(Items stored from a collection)
________________________________________
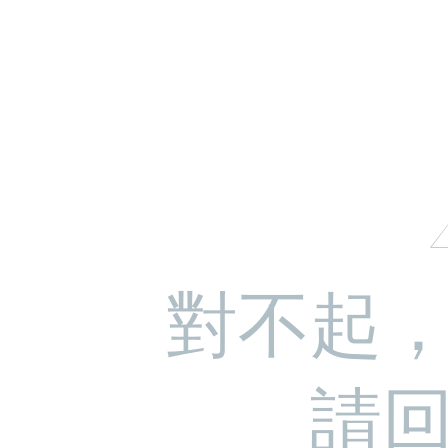
對不起
請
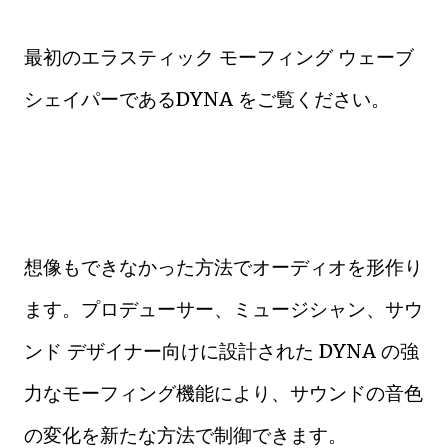
最初のエラスティック モーフィング ウェーブ
シェイパーであるDYNA をご覧ください。
想像もできなかった方法でオーディオを形作り
ます。プロデューサー、ミュージシャン、サウ
ンド デザイナー向けに設計された DYNA の強
力なモーフィング機能により、サウンドの音色
の変化を新たな方法で制御できます。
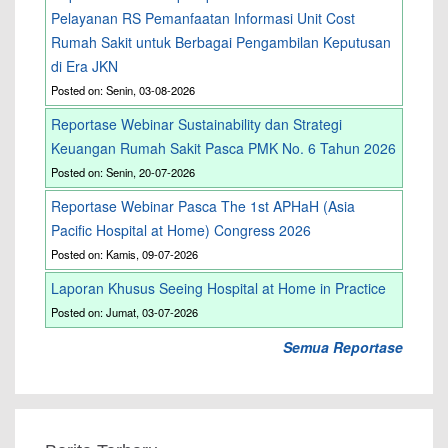
Pelayanan RS Pemanfaatan Informasi Unit Cost
Rumah Sakit untuk Berbagai Pengambilan Keputusan
di Era JKN
Posted on: Senin, 03-08-2026
Reportase Webinar Sustainability dan Strategi
Keuangan Rumah Sakit Pasca PMK No. 6 Tahun 2026
Posted on: Senin, 20-07-2026
Reportase Webinar Pasca The 1st APHaH (Asia
Pacific Hospital at Home) Congress 2026
Posted on: Kamis, 09-07-2026
Laporan Khusus Seeing Hospital at Home in Practice
Posted on: Jumat, 03-07-2026
Semua Reportase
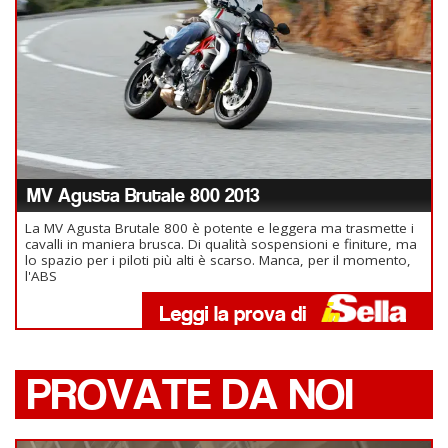
MV Agusta Brutale 800 2013
La MV Agusta Brutale 800 è potente e leggera ma trasmette i
cavalli in maniera brusca. Di qualità sospensioni e finiture, ma
lo spazio per i piloti più alti è scarso. Manca, per il momento,
l'ABS
PROVATE DA NOI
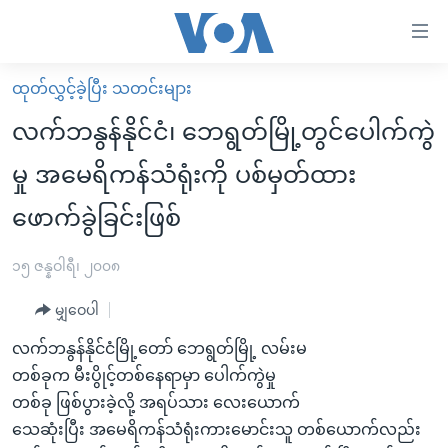
သုံး
ရ
လွယ်ကူ
ထုတ်လွှင့်ခဲ့ပြီး သတင်းများ
မူလစာမျက်နှာ
စေ
လက်ဘနွန်နိုင်ငံ၊ ဘေရွတ်မြို့တွင်ပေါက်ကွဲ
မြန်မာ
သည့်
မှု အမေရိကန်သံရုံးကို ပစ်မှတ်ထား
ကမ္ဘာ့သတင်းများ
Link
ဖောက်ခွဲခြင်းဖြစ်
ဗွီဒီယို
နိုင်ငံတကာ
များ
သတင်းလွတ်လပ်ခွင့်
အမေရိကန်
ပင်မ
၁၅ ဇန္နဝါရီ၊ ၂၀၀၈
ရပ်ဝန်းတခု လမ်းတခု အလွန်
တရုတ်
အကြောင်းအရာ
မျှဝေပါ
သို့
အင်္ဂလိပ်စာလေ့လာမယ်
အစ္စရေး-ပါလက်စတိုင်း
ကျော်
လက်ဘနွန်နိုင်ငံမြို့တော် ဘေရွတ်မြို့ လမ်းမ
အပတ်စဉ်ကဏ္ဍများ
အမေရိကန်သုံးအီဒီယံ
ကြည့်
တစ်ခုက မီးပွိုင့်တစ်နေရာမှာ ပေါက်ကွဲမှု
ရေဒီယိုနှင့်ရုပ်သံ အချက်အလက်များ
မကြေးမုံရဲ့ အင်္ဂလိပ်စာ
ရေဒီယို
ရန်
တစ်ခု ဖြစ်ပွားခဲ့လို့ အရပ်သား လေးယောက်
ပင်မ
ရေဒီယို/တီဗွီအစီအစဉ်
သေဆုံးပြီး အမေရိကန်သံရုံးကားမောင်းသူ တစ်ယောက်လည်း
ရုပ်ရှင်ထဲက အင်္ဂလိပ်စာ
တီဗွီ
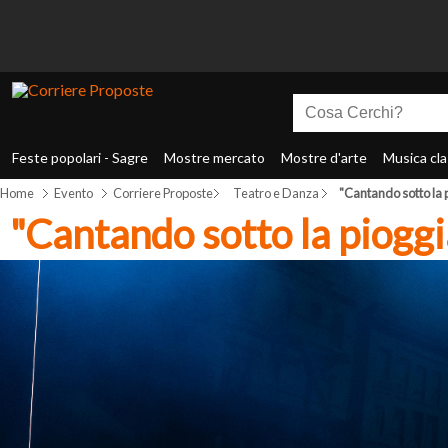
Feste popolari - Sagre
Mostre mercato
Mostre d'arte
Musica cla
Home
Evento
Corriere Proposte
Teatro e Danza
"Cantando sotto la p
"Cantando sotto la pioggi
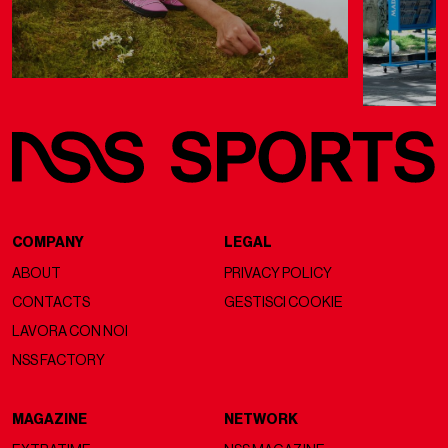
COMPANY
LEGAL
ABOUT
PRIVACY POLICY
CONTACTS
GESTISCI COOKIE
LAVORA CON NOI
NSS FACTORY
MAGAZINE
NETWORK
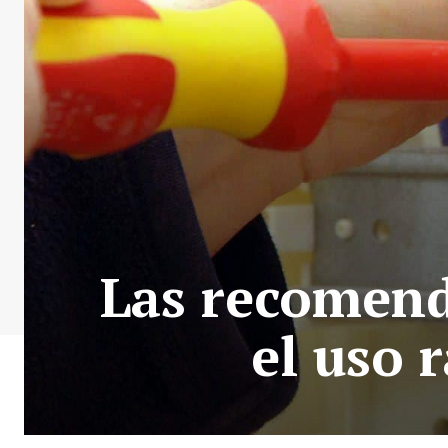
Las recomend
el uso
________________________________________
ABOUT THIS TASK
Reproduce all of the records above line by line, without changing any wording. Leave out the pictures and give only the text lines.

TASK OUTPUT
對不起
請
最初のエラスティック モーフィング ウェーブ
シェイパーであるDYNA をご覧ください。
想像もできなかった方法でオーディオを形作り
ます。プロデューサー、ミュージシャン、サウ
ンド デザイナー向けに設計された DYNA の強
力なモーフィング機能により、サウンドの音色
の変化を新たな方法で制御できます。
Pelayanan RS Pemanfaatan Informasi Unit Cost
Rumah Sakit untuk Berbagai Pengambilan Keputusan
di Era JKN
Posted on: Senin, 03-08-2026
Reportase Webinar Sustainability dan Strategi
Keuangan Rumah Sakit Pasca PMK No. 6 Tahun 2026
Posted on: Senin, 20-07-2026
Reportase Webinar Pasca The 1st APHaH (Asia
Pacific Hospital at Home) Congress 2026
Posted on: Kamis, 09-07-2026
Laporan Khusus Seeing Hospital at Home in Practice
Posted on: Jumat, 03-07-2026
Semua Reportase
MV Agusta Brutale 800 2013
La MV Agusta Brutale 800 è potente e leggera ma trasmette i
cavalli in maniera brusca. Di qualità sospensioni e finiture, ma
lo spazio per i piloti più alti è scarso. Manca, per il momento,
l'ABS
PROVATE DA NOI
သုံး
ရ
လွယ်ကူ
ထုတ်လွှင့်ခဲ့ပြီး သတင်းများ
မူလစာမျက်နှာ
စေ
လက်ဘနွန်နိုင်ငံ၊ ဘေရွတ်မြို့တွင်ပေါက်ကွဲ
မြန်မာ
သည့်
မှု အမေရိကန်သံရုံးကို ပစ်မှတ်ထား
ကမ္ဘာ့သတင်းများ
Link
ဖောက်ခွဲခြင်းဖြစ်
ဗွီဒီယို
နိုင်ငံတကာ
များ
သတင်းလွတ်လပ်ခွင့်
အမေရိကန်
ပင်မ
၁၅ ဇန္နဝါရီ၊ ၂၀၀၈
ရပ်ဝန်းတခု လမ်းတခု အလွန်
တရုတ်
အကြောင်းအရာ
မျှဝေပါ
သို့
အင်္ဂလိပ်စာလေ့လာမယ်
အစ္စရေး-ပါလက်စတိုင်း
ကျော်
လက်ဘနွန်နိုင်ငံမြို့တော် ဘေရွတ်မြို့ လမ်းမ
အပတ်စဉ်ကဏ္ဍများ
အမေရိကန်သုံးအီဒီယံ
ကြည့်
တစ်ခုက မီးပွိုင့်တစ်နေရာမှာ ပေါက်ကွဲမှု
ရေဒီယိုနှင့်ရုပ်သံ အချက်အလက်များ
မကြေးမုံရဲ့ အင်္ဂလိပ်စာ
ရေဒီယို
ရန်
တစ်ခု ဖြစ်ပွားခဲ့လို့ အရပ်သား လေးယောက်
ပင်မ
ရေဒီယို/တီဗွီအစီအစဉ်
သေဆုံးပြီး အမေရိကန်သံရုံးကားမောင်းသူ တစ်ယောက်လည်း
ရုပ်ရှင်ထဲက အင်္ဂလိပ်စာ
တီဗွီ
Feste popolari - Sagre
Mostre mercato
Mostre d'arte
Musica cla
Home
Evento
Corriere Proposte
Teatro e Danza
"Cantando sotto la p
"Cantando sotto la pioggi
COMPANY
LEGAL
ABOUT
PRIVACY POLICY
CONTACTS
GESTISCI COOKIE
LAVORA CON NOI
NSS FACTORY
MAGAZINE
NETWORK
Las recomend
el uso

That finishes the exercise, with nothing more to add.